Moreover, Cairo was central to last week's reconciliation between Hamas (whose leader condemned America for bin Laden's death) and Fatah, a match that can only increase the terrorist menace for Israel. And Egypt has recognized the ayatollahs' government in Tehran-bad news for Israel, but also for pro-U.S. Arab governments, like Bahrain and other Persian Gulf monarchies threatened by Iran.

Moreover, as Egypt prepares for elections this fall, calls are increasing for major revisions to the Camp David Accords, not surprisingly, given Egyptian opinion polls showing widespread opposition to this bedrock of Middle East peace and stability for three decades. During the days of street demonstrations against Mr. Mubarak, the Egyptian army moved substantial forces into the Sinai Peninsula, ostensibly to protect the vital Suez Canal and the natural gas pipeline to Israel.
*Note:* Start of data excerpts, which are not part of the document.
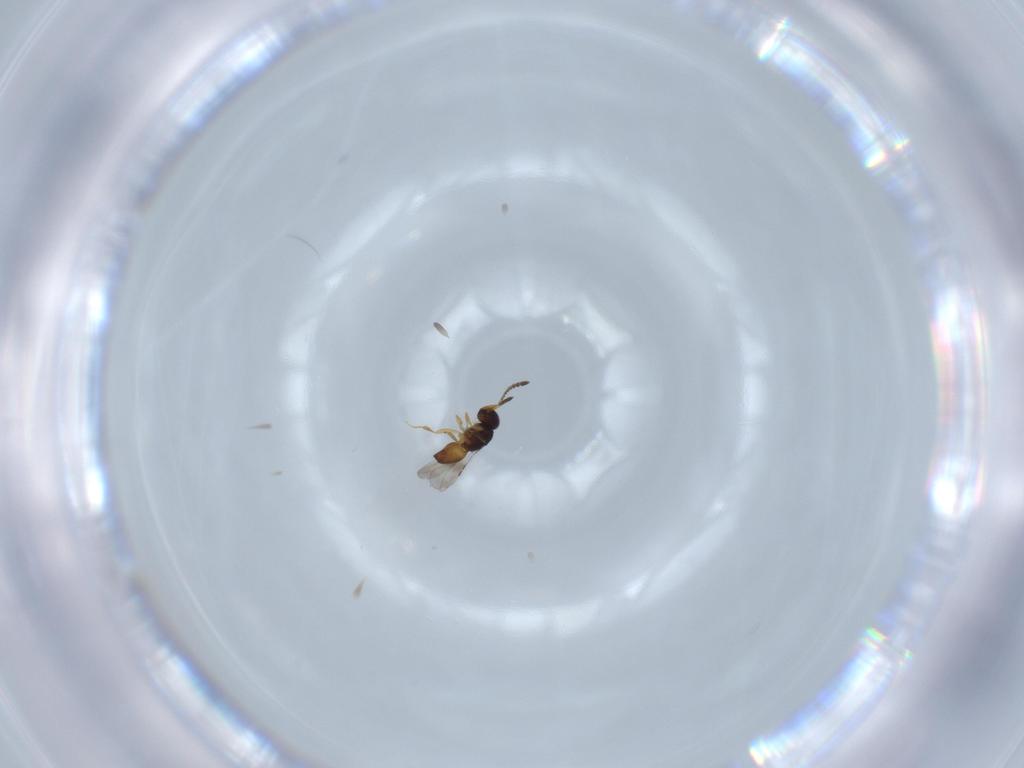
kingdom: Animalia
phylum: Arthropoda
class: Insecta
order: Hymenoptera
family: Diapriidae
Although those Egyptian units remain, the pipeline is still being subjected to terrorist attacks. And if the Camp David provisions ultimately challenged by Egypt's new "democratic" government are those effectively demilitarizing the Sinai, Israel's security fears along that highly vulnerable border will grow exponentially.
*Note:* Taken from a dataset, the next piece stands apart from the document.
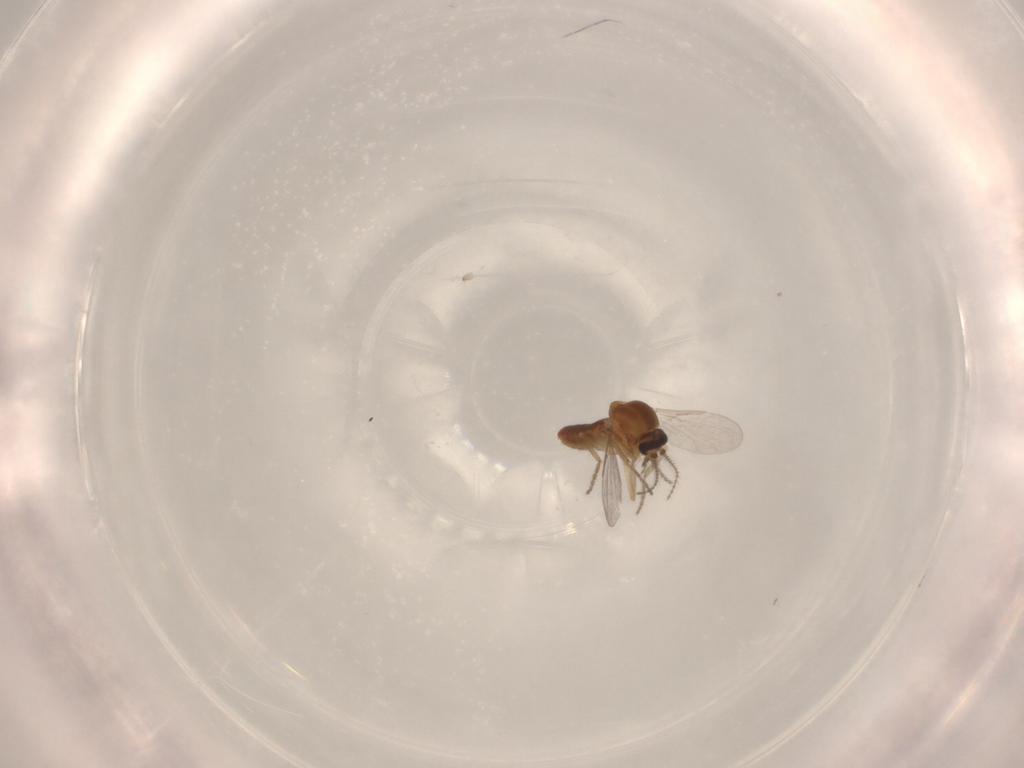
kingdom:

What happens in Egypt will invariably affect Jordan, the only other Arab state with a peace agreement with Israel. In effect, Israel could find itself geostrategically back in the 1950s and 1960s, although more existentially vulnerable today as Iran progresses toward a deliverable nuclear-weapons capability. And Moammar Gadhafi's continuing survival in Libya, although still in doubt, cannot be good for anyone.

As on so many other critical national-security issues, the Obama administration's policies in the Middle East have been either incoherent or invisible in recent months. And those failings, now combined with the deteriorating regional security environment, gravely endanger Israel's interests as much as those of the United States itself.